For context, I'm a PhD student. Work-life balance is already... elusive.
The main non-trivial parts are proper state machine / concurrency management, and AirPods interaction; in particular, detecting a stem click while the microphone is active. I worked around this by having the mic-off-to-mic-on transition use a media player Play event, and mic-on-to-mic-off do silence detection. It's super hacky but actually works surprisingly well.
Currently looking into using `AVAudioApplication.setInputMuteStateChangeHandler(_:)`, like AirMute [1] does, so that I don't have to rely on silence detection and can manually terminate the voice command with a second click.

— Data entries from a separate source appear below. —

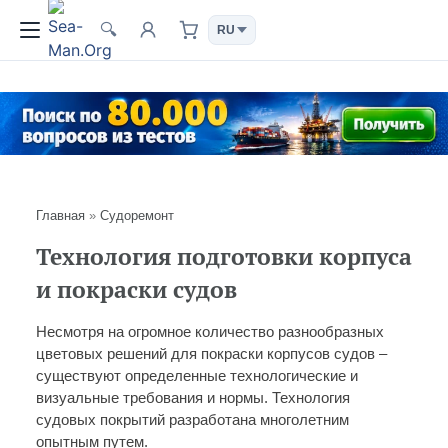
🔍
Главная
»
Судоремонт
Технология подготовки корпуса
и покраски судов
Несмотря на огромное количество разнообразных
цветовых решений для покраски корпусов судов –
существуют определенные технологические и
визуальные требования и нормы. Технология
судовых покрытий разработана многолетним
опытным путем.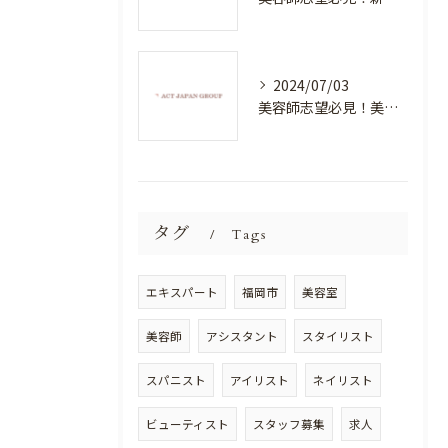
2024/07/03
美容師志望必見！美容室NEWSTANDARDで最高のスキルアップを目指そう！
タグ
Tags
エキスパート
福岡市
美容室
美容師
アシスタント
スタイリスト
スパニスト
アイリスト
ネイリスト
ビューティスト
スタッフ募集
求人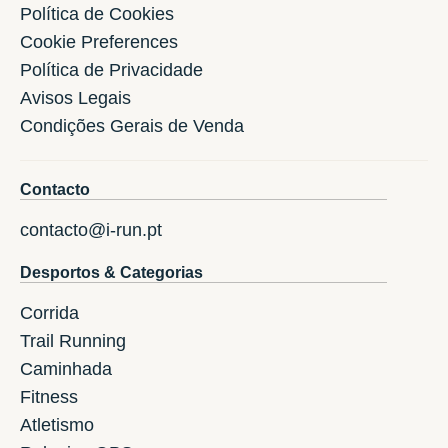
Política de Cookies
Cookie Preferences
Política de Privacidade
Avisos Legais
Condições Gerais de Venda
Contacto
contacto@i-run.pt
Desportos & Categorias
Corrida
Trail Running
Caminhada
Fitness
Atletismo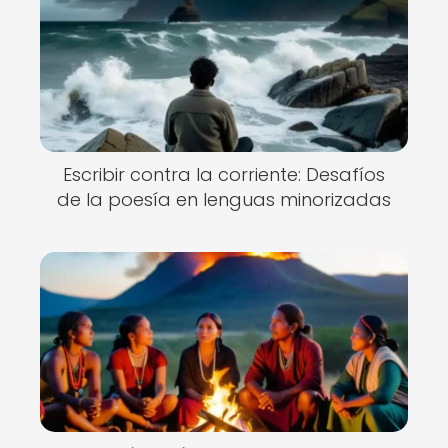
Escribir contra la corriente: Desafíos
de la poesía en lenguas minorizadas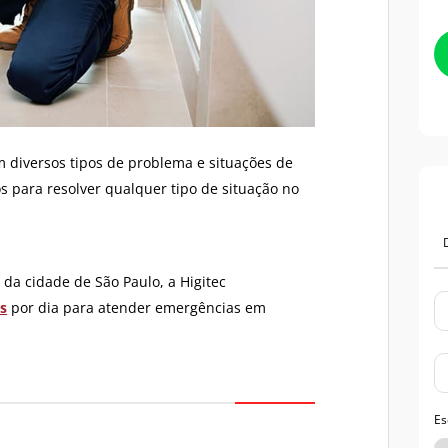
m diversos tipos de problema e situações de
s para resolver qualquer tipo de situação no
da cidade de São Paulo, a Higitec
as
por dia para atender emergências em
Es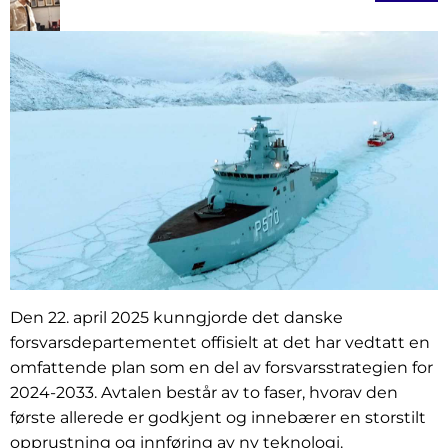
Den 22. april 2025 kunngjorde det danske
forsvarsdepartementet offisielt at det har vedtatt en
omfattende plan som en del av forsvarsstrategien for
2024-2033. Avtalen består av to faser, hvorav den
første allerede er godkjent og innebærer en storstilt
opprustning og innføring av ny teknologi.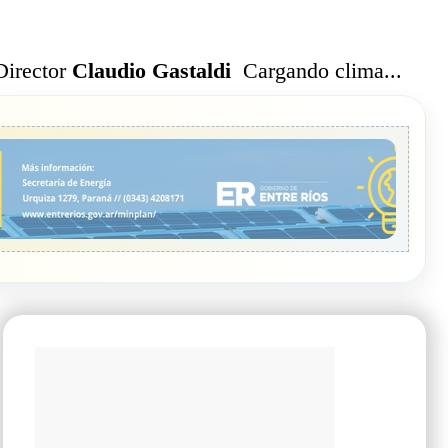
Cargando clima...
Director
Claudio Gastaldi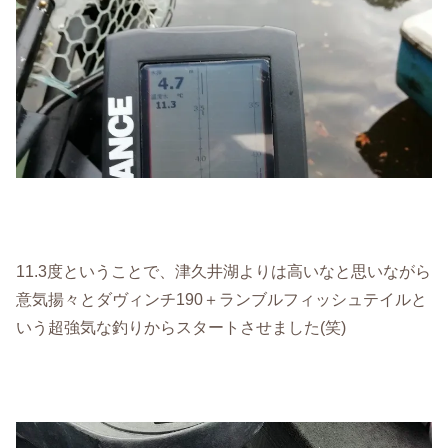
11.3度ということで、津久井湖よりは高いなと思いながら
意気揚々とダヴィンチ190＋ランブルフィッシュテイルと
いう超強気な釣りからスタートさせました(笑)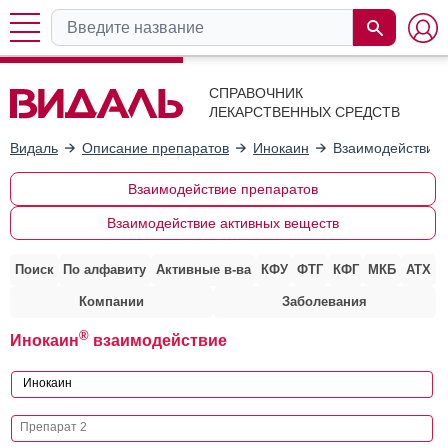
СПРАВОЧНИК
ЛЕКАРСТВЕННЫХ СРЕДСТВ
Видаль
Описание препаратов
Инокаин
Взаимодействие 
Взаимодействие препаратов
Взаимодействие активных веществ
Поиск
По алфавиту
Активные в-ва
КФУ
ФТГ
КФГ
МКБ
АТХ
Компании
Заболевания
®
Инокаин
взаимодействие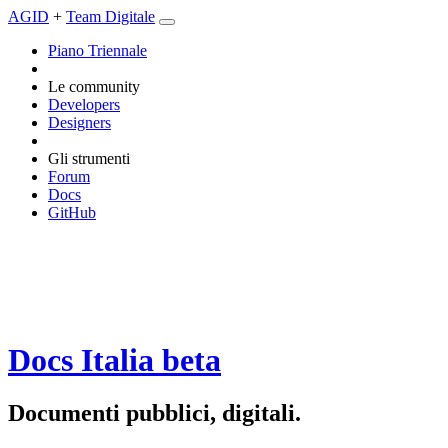
AGID
+
Team Digitale
Piano Triennale
Le community
Developers
Designers
Gli strumenti
Forum
Docs
GitHub
Docs Italia
beta
Documenti pubblici, digitali.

If you want to roll your own version of what I described today, it should be pretty easy to do so based on what I wrote if you have a Max x5-x20 plan and feed it to Opus. Bonus points, you get to customize it to your exact needs.
[1]: https://github.com/Solarphlare/AirMute
https://github.com/dgrr/tgcli
It does sync, messages, send, search (FTS5), stickers, forum topics, and has socket IPC for automation. Install via cargo or homebrew. Seems like it'd fit nicely into what you're building.
I started building my own version and before I even think about letting it loose, every facet needs to be designed and thought out. I have more tests than these lightweight libraries have code.
To me I don’t care about the size, I care about not getting wrecked.